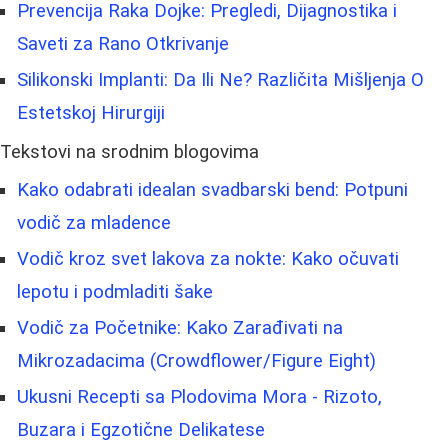
Prevencija Raka Dojke: Pregledi, Dijagnostika i
Saveti za Rano Otkrivanje
Silikonski Implanti: Da Ili Ne? Različita Mišljenja O
Estetskoj Hirurgiji
Tekstovi na srodnim blogovima
Kako odabrati idealan svadbarski bend: Potpuni
vodič za mladence
Vodič kroz svet lakova za nokte: Kako očuvati
lepotu i podmladiti šake
Vodič za Početnike: Kako Zarađivati na
Mikrozadacima (Crowdflower/Figure Eight)
Ukusni Recepti sa Plodovima Mora - Rizoto,
Buzara i Egzotične Delikatese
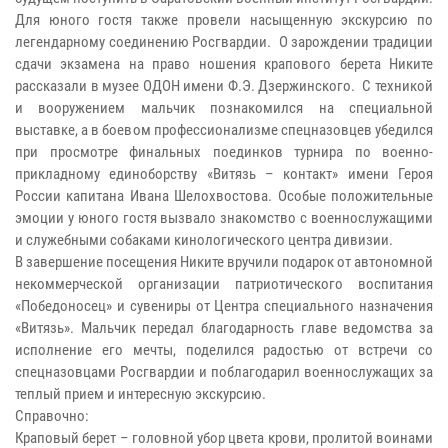
Для юного гостя также провели насыщенную экскурсию по
легендарному соединению Росгвардии. О зарождении традиции
сдачи экзамена на право ношения крапового берета Никите
рассказали в музее ОДОН имени Ф.Э. Дзержинского. С техникой
и вооружением мальчик познакомился на специальной
выставке, а в боевом профессионализме спецназовцев убедился
при просмотре финальных поединков турнира по военно-
прикладному единоборству «Витязь – контакт» имени Героя
России капитана Ивана Шелохвостова. Особые положительные
эмоции у юного гостя вызвало знакомство с военнослужащими
и служебными собаками кинологического центра дивизии.
В завершение посещения Никите вручили подарок от автономной
некоммерческой организации патриотического воспитания
«Победоносец» и сувениры от Центра специального назначения
«Витязь». Мальчик передал благодарность главе ведомства за
исполнение его мечты, поделился радостью от встречи со
спецназовцами Росгвардии и поблагодарил военнослужащих за
теплый прием и интересную экскурсию.
Справочно:
Краповый берет – головной убор цвета крови, пролитой воинами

◇ ◇ ◇ ◇ ◇ ◇ ◇

**ACTION ITEM**
Lines in the listing above that contain the word "имени" must be copied; leave out the rest.

**SOLVED EXERCISE**
рассказали в музее ОДОН имени Ф.Э. Дзержинского. С техникой
прикладному единоборству «Витязь – контакт» имени Героя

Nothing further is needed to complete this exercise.